秦忘饒有興致地欣賞著黃令的表情,“不過我很擔心啊。”那張暗自樂呵的肥臉秦忘實在看不下去了,秦忘決定打破黃令的幻想,“黃大人,我可是還記得黃無雙是你的親堂侄啊,讓他與你同行,我真的怕你們叔侄同心,拉走我幾千精兵。”

黃令就像被澆了一桶冷水一般清醒過來,苦笑一聲,秦忘是什麼人?自己的這點心思他怎麼會看不破?又被這小子耍了一回。

“呵呵,秦將軍果然明察秋毫,既然不會派黃無雙,敢問到底是哪位將軍?”黃令倒也光棍,既然被識破,就毫不猶豫地承認了。

“誰說我不會派黃無雙?”秦忘意味深長地看著黃令。

秦忘的面前又站著一個人,此人正是黃無雙。

黃無雙來的時候,秦忘恰好睡著了。看著秦忘瘦弱的身體,他暗自詫異,怪不得十數天沒有看見他的身影,敢情是病了。可是這十幾天裡,自己居然沒有收到一點訊息,看來不管是將軍還是將軍身邊的人,還是不信任自己。

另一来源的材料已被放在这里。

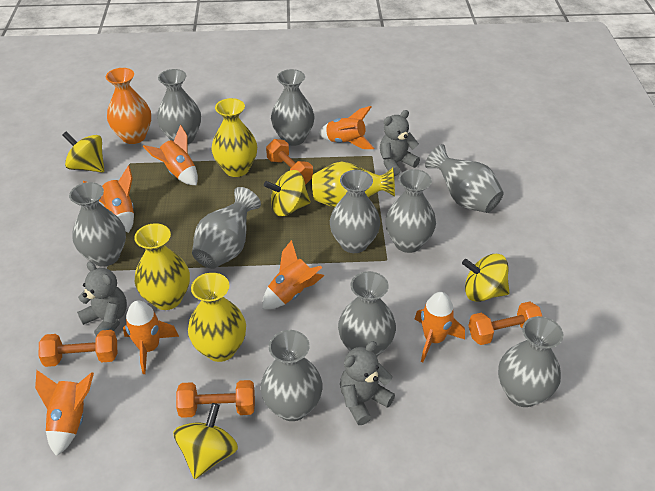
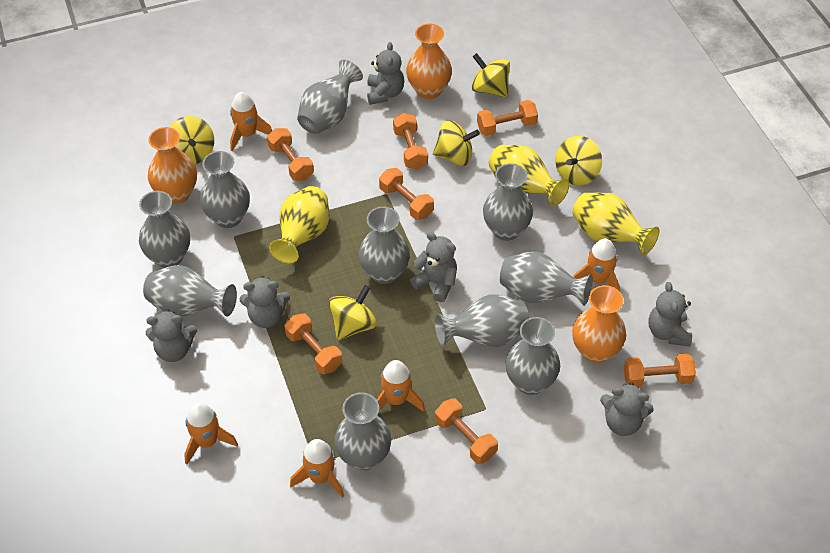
grey teddy bear: [77,261,127,336] [340,341,395,425] [380,110,420,176] = 3 -> [146,309,197,362] [240,276,290,328] [367,42,404,105] [410,232,457,302] [600,382,654,436] [648,282,692,346] = 6
orange dumbbell: [39,330,117,367] [176,380,255,418] [266,139,313,185] [468,301,543,345] = 4 -> [267,128,314,181] [285,313,342,374] [379,168,434,220] [393,113,428,170] [435,398,498,464] [477,100,538,136] [624,353,696,387] = 7
orange rocket: [35,370,94,456] [83,165,134,233] [123,300,179,374] [143,125,198,186] [262,240,324,309] [319,106,374,149] [414,292,465,362] = 7 -> [184,403,238,465] [230,92,272,151] [290,439,344,498] [377,360,425,412] [573,239,620,291] = 5
orange vase: [106,68,151,144] = 1 -> [148,127,197,204] [406,24,452,99] [572,285,626,363] = 3
yellow spinning top: [62,131,104,173] [173,403,238,479] [264,170,311,216] [462,254,509,302] = 4 -> [169,116,214,164] [329,285,377,340] [433,120,480,166] [472,53,510,98] [555,136,602,185] = 5
yellow vase: [134,223,190,310] [188,273,246,362] [211,98,257,177] [312,162,395,208] = 4 -> [269,186,329,263] [489,145,569,207] [573,192,659,255] = 3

黃無雙苦笑一聲,安靜地站在秦忘的搖椅前,不敢發出一點聲音。他的心裡七上八下,不知道此次前來所為何事,是福是禍。他仔細想想這段時間以來的所作所為,好像沒有任何出格的地方,心裡才稍稍平靜了一些。

一個時辰,秦忘在沉睡。

黃無雙依然面色平靜地站著。

兩個時辰,秦忘還是在沉睡。

黃無雙的臉色依然沒有任何變化。

直到黃無雙站的腳都發麻的時候秦忘才幽幽醒來。